The lower-than-expected economic growth, together with the 3.8 per cent consumer price index, which was higher than expected, has highlighted concerns over a possible risk of stagflation and other challenges.
Statistics show that despite a decline in the profit of enterprises, China's newly added loan in the first quarter reached 2.46 trillion yuan (US$390 billion), an increase of 217 billion yuan (100 billion yuan = $16 billion) from a year earlier. However, only 832 billion yuan of loans went to the real economy as middle and long-term loans, a drastic decline from a year earlier, and as much as 1.57 trillion yuan was used as short-term loans or central bank bonds, 30 percentage points higher than last year's first quarter.
Such a huge fluidity, if not effectively absorbed, is likely to eye some production materials and consumer goods for investment, resulting in the decline of enterprises' profits and national economic growth and cause ever-growing inflation pressures.
A lingering economic recession in the United States and European countries and their rising protectionism will also negatively affect the growth of China's exports and export-driven investment.
++++++++++
Instruction 1: Translate this sentence from the article on China's economy into French: "A lingering economic recession in the United States and European countries and their rising protectionism will also negatively affect the growth of China's exports and export-driven investment."
The article on China's economy and the rows that follow are unrelated material.

Rows from a data source:
++++++++++
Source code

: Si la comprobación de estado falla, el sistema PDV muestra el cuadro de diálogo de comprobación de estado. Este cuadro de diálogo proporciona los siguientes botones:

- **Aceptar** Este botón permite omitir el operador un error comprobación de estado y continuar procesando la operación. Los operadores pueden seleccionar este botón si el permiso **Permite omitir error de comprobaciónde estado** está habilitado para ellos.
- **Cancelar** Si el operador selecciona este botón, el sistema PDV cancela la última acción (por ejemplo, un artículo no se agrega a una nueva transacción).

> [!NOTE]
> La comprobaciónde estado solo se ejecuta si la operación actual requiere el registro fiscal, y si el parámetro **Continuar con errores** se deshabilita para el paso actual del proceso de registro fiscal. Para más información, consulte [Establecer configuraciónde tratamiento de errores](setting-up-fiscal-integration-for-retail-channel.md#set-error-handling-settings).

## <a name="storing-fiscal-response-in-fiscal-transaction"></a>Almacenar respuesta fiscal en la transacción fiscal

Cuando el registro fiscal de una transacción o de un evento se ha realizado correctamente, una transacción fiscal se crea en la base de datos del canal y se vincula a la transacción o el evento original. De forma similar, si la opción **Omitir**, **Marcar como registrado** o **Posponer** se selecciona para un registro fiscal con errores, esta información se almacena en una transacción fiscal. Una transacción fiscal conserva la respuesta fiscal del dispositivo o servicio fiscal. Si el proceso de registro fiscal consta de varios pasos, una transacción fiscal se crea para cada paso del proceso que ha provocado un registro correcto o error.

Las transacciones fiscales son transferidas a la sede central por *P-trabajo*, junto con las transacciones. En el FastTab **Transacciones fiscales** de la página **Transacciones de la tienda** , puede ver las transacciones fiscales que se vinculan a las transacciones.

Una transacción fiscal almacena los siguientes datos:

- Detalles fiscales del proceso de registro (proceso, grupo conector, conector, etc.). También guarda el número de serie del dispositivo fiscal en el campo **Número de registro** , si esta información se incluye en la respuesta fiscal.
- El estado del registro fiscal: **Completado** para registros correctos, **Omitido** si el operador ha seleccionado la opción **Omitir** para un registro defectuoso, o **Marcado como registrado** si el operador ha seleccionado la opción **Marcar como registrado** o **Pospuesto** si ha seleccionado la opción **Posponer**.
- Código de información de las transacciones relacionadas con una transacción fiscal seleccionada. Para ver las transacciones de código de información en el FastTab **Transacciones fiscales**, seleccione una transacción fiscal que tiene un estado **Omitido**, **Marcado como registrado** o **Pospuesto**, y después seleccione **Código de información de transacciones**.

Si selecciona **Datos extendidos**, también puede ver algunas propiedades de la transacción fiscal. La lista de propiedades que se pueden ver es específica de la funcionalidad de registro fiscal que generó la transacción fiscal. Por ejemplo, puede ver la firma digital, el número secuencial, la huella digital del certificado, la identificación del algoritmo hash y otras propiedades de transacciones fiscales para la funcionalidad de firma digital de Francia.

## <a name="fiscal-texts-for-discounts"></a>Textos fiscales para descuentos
++++++++++
Instruction 2: In the rows, rewrite the lines starting at the first row and ending at the line containing "Una transacción fiscal almacena", replacing "sistema PDV" with "sistema TPV" and leaving everything else unchanged.

Written reply 1: Une récession économique persistante aux États-Unis et dans les pays européens, ainsi que leur protectionnisme croissant, affecteront également négativement la croissance des exportations de la Chine et des investissements tirés par les exportations.

Written reply 2:
Source code

: Si la comprobación de estado falla, el sistema TPV muestra el cuadro de diálogo de comprobación de estado. Este cuadro de diálogo proporciona los siguientes botones:

- **Aceptar** Este botón permite omitir el operador un error comprobación de estado y continuar procesando la operación. Los operadores pueden seleccionar este botón si el permiso **Permite omitir error de comprobaciónde estado** está habilitado para ellos.
- **Cancelar** Si el operador selecciona este botón, el sistema TPV cancela la última acción (por ejemplo, un artículo no se agrega a una nueva transacción).

> [!NOTE]
> La comprobaciónde estado solo se ejecuta si la operación actual requiere el registro fiscal, y si el parámetro **Continuar con errores** se deshabilita para el paso actual del proceso de registro fiscal. Para más información, consulte [Establecer configuraciónde tratamiento de errores](setting-up-fiscal-integration-for-retail-channel.md#set-error-handling-settings).

## <a name="storing-fiscal-response-in-fiscal-transaction"></a>Almacenar respuesta fiscal en la transacción fiscal

Cuando el registro fiscal de una transacción o de un evento se ha realizado correctamente, una transacción fiscal se crea en la base de datos del canal y se vincula a la transacción o el evento original. De forma similar, si la opción **Omitir**, **Marcar como registrado** o **Posponer** se selecciona para un registro fiscal con errores, esta información se almacena en una transacción fiscal. Una transacción fiscal conserva la respuesta fiscal del dispositivo o servicio fiscal. Si el proceso de registro fiscal consta de varios pasos, una transacción fiscal se crea para cada paso del proceso que ha provocado un registro correcto o error.

Las transacciones fiscales son transferidas a la sede central por *P-trabajo*, junto con las transacciones. En el FastTab **Transacciones fiscales** de la página **Transacciones de la tienda** , puede ver las transacciones fiscales que se vinculan a las transacciones.

Una transacción fiscal almacena los siguientes datos:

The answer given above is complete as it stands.